One of the earlier versions of my diet plan was called "The Quality Calorie Diet." This reflects my belief that it's the quality of the calories that you consume that counts, not just total calories. After all, if only the number of calories counted, you could survive on 2,000 calories a day of Cheetos® or chocolate and be just as healthy as if you were eating 2,000 calories a day of fish, brown rice, and kale.

Using data gathered through the Health Professionals Followup Study and the Nurses' Health Study, both large-scale, long-term surveys of nearly 3 million health professionals, authors affiliated with Harvard and the University of Maryland looked at the quality of the carbohydrates people reported consuming and their experience of cardiovascular disease (Am J Clin Nutr 2018;107:257-267).

For the purposes of their analysis, the authors excluded survey participants who started their respective studies with a diagnosis of diabetes, cardiovascular disease, or cancer, as it was likely that their diagnosis would have some effect on their eating habits.
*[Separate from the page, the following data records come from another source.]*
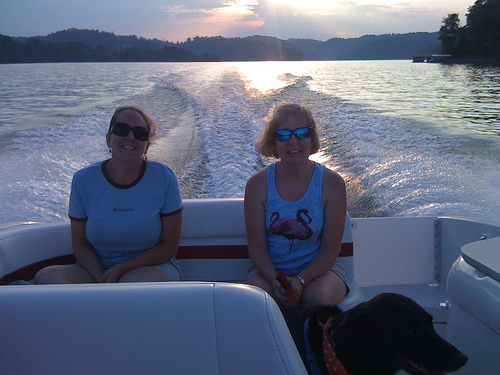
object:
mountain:
[333, 31, 443, 61]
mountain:
[174, 35, 303, 61]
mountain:
[0, 34, 202, 64]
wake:
[303, 89, 500, 217]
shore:
[0, 53, 430, 62]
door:
[352, 216, 437, 287]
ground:
[414, 155, 445, 175]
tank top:
[265, 161, 325, 276]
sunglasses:
[112, 121, 314, 138]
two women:
[35, 102, 351, 309]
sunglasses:
[273, 127, 311, 142]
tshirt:
[68, 158, 183, 268]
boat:
[1, 197, 500, 374]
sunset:
[154, 1, 267, 36]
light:
[150, 0, 358, 38]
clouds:
[0, 0, 477, 44]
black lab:
[277, 292, 469, 374]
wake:
[152, 71, 276, 199]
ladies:
[34, 104, 183, 283]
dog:
[282, 292, 469, 374]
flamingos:
[269, 208, 314, 256]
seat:
[0, 280, 309, 373]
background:
[0, 0, 497, 224]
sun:
[212, 0, 348, 18]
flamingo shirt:
[264, 161, 325, 278]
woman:
[244, 101, 351, 308]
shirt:
[68, 158, 183, 269]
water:
[0, 59, 500, 227]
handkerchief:
[318, 315, 351, 374]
Using the food-frequency questionnaires gathered every two years, the authors analyzed the types of carbohydrates the participants consumed, looking not only at total carbohydrates or total fiber consumed but breaking out those analyses by types of fiber (vegetable? fruit? cereal fiber?) and classifying the quality of those carbohydrates by ratio of carbohydrates to fiber (and sub-types of fiber). This classification can be a bit counter-intuitive: a higher ratio of carbohydrates to fiber is actually worse for you than a lower ratio of carbohydrates to fiber - brown rice, for example, will have a lower ratio of carbohydrates to fiber than white rice. According to the American Heart Association, "fiber-rich whole grains" are defined as those with a carbohydrate-to-fiber ratio of LESS THAN 10:1.

The diet of those survey participants who experienced a heart attack (whether they survived or not) were then compared with those who did not. In their analysis the researchers took into account age, Body Mass Index, race, family history of heart attack, smoking status, amount of physical activity, multivitamin or aspirin use, whether women used hormone replacement therapy if they were postmenopausal, and total daily caloric intake.

Unsurprisingly, total carbohydrate intake was not associated with an increased risk of heart attack, but total cereal fiber intake was associated with a 20% lower risk of heart attack. The highest carbohydrate-to-cereal fiber ratios (that is, ratios with higher numbers of carbohydrates compared to fiber levels) meant a 20% increase in risk of heart attack as well.